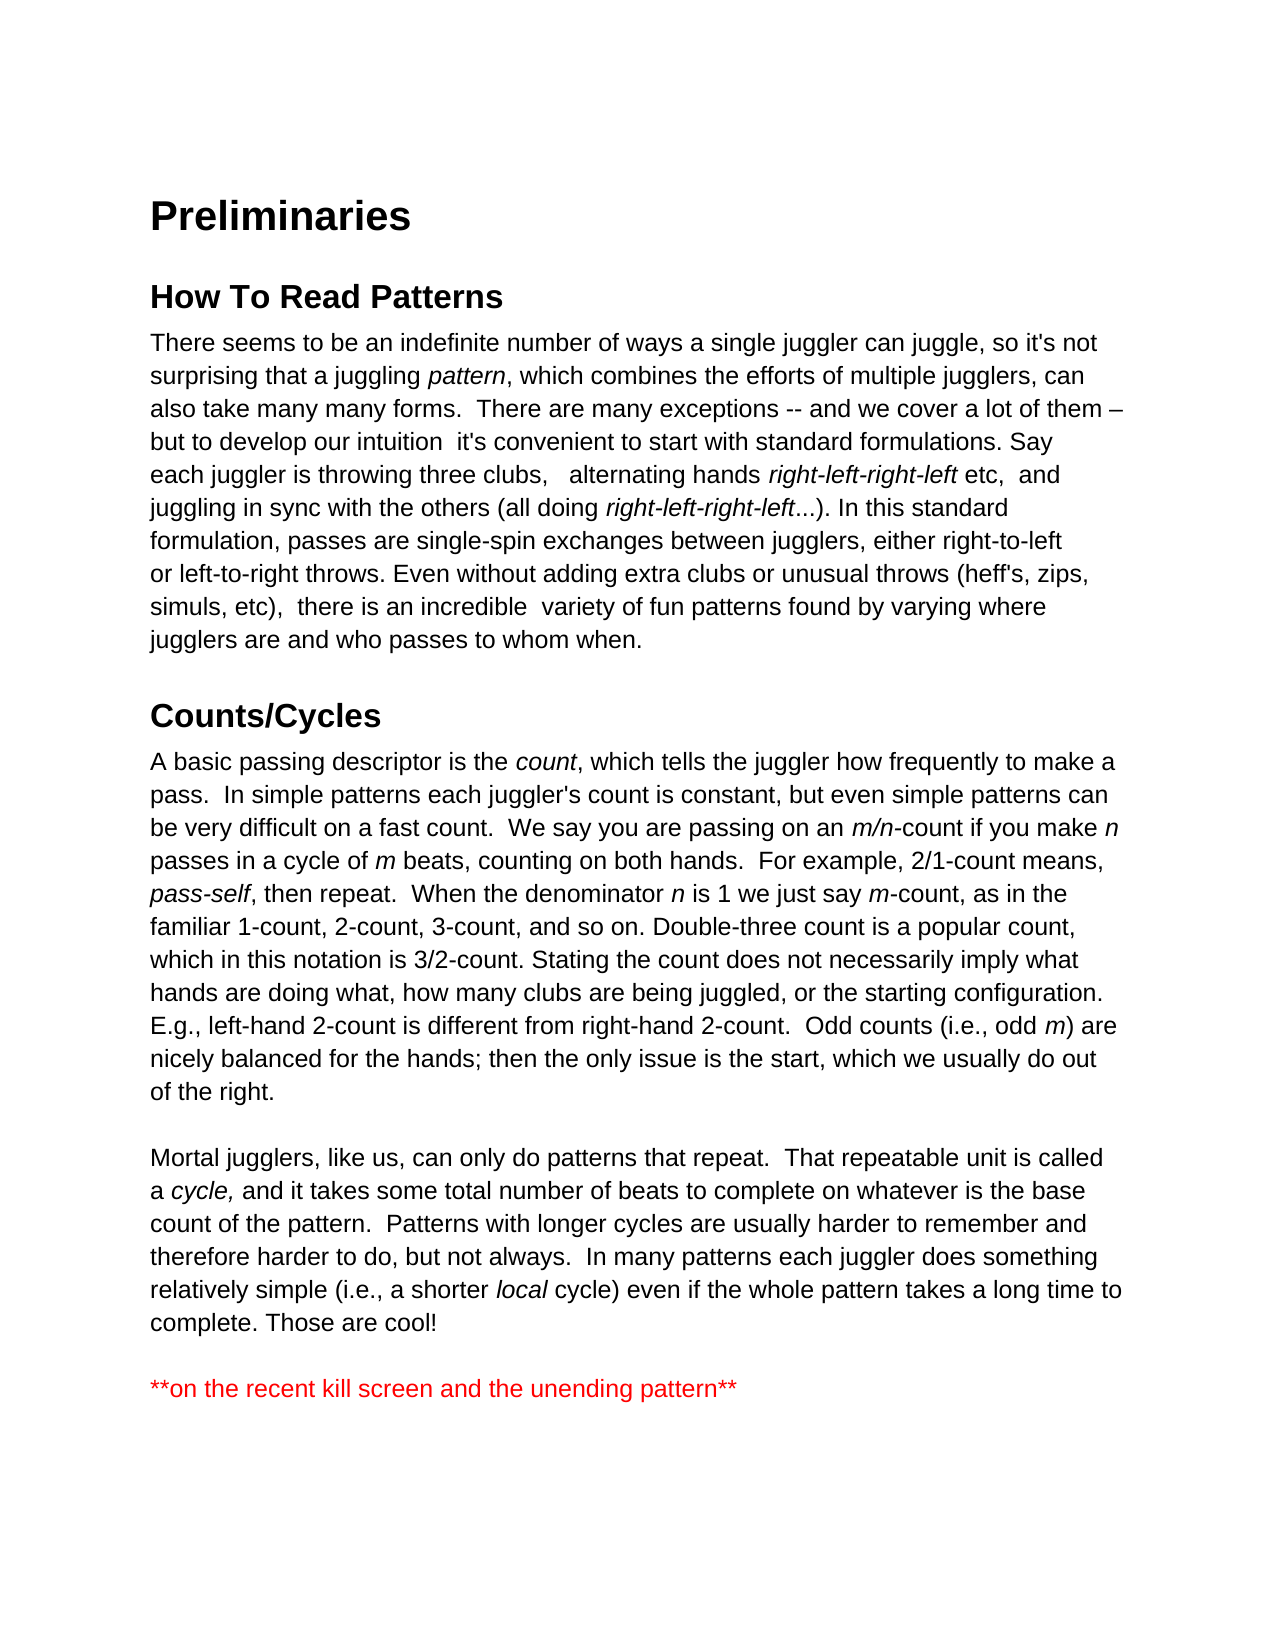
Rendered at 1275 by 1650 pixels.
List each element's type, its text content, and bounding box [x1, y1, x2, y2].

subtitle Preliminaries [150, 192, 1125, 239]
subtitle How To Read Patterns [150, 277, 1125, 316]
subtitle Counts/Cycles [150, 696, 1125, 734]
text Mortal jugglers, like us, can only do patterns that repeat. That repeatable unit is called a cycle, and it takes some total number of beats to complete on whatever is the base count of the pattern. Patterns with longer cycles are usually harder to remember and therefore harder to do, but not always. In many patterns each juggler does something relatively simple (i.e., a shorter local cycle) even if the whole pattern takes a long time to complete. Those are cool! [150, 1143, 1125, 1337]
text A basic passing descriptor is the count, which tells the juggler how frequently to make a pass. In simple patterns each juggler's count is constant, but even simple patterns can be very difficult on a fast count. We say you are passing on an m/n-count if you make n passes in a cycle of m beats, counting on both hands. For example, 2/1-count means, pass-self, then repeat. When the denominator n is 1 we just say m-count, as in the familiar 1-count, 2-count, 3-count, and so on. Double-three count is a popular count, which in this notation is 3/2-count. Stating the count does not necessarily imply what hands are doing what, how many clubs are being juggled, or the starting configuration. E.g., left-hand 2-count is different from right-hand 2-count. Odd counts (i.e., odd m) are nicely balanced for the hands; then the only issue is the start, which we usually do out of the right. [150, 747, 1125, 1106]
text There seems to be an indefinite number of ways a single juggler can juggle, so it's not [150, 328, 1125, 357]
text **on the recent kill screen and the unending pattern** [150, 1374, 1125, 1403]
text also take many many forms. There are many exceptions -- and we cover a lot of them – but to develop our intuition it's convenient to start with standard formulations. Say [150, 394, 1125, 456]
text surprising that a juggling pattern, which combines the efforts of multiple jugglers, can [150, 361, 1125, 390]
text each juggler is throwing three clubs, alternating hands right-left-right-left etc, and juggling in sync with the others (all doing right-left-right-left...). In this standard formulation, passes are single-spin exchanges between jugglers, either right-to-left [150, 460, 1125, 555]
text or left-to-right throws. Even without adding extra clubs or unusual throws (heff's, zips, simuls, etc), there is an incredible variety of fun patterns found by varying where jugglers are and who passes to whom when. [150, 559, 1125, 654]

- _Task to complete_
What are the lines above that hold the string "single"? Copy them.

- _Answer for the task_
text There seems to be an indefinite number of ways a single juggler can juggle, so it's not [150, 328, 1125, 357]
text each juggler is throwing three clubs, alternating hands right-left-right-left etc, and juggling in sync with the others (all doing right-left-right-left...). In this standard formulation, passes are single-spin exchanges between jugglers, either right-to-left [150, 460, 1125, 555]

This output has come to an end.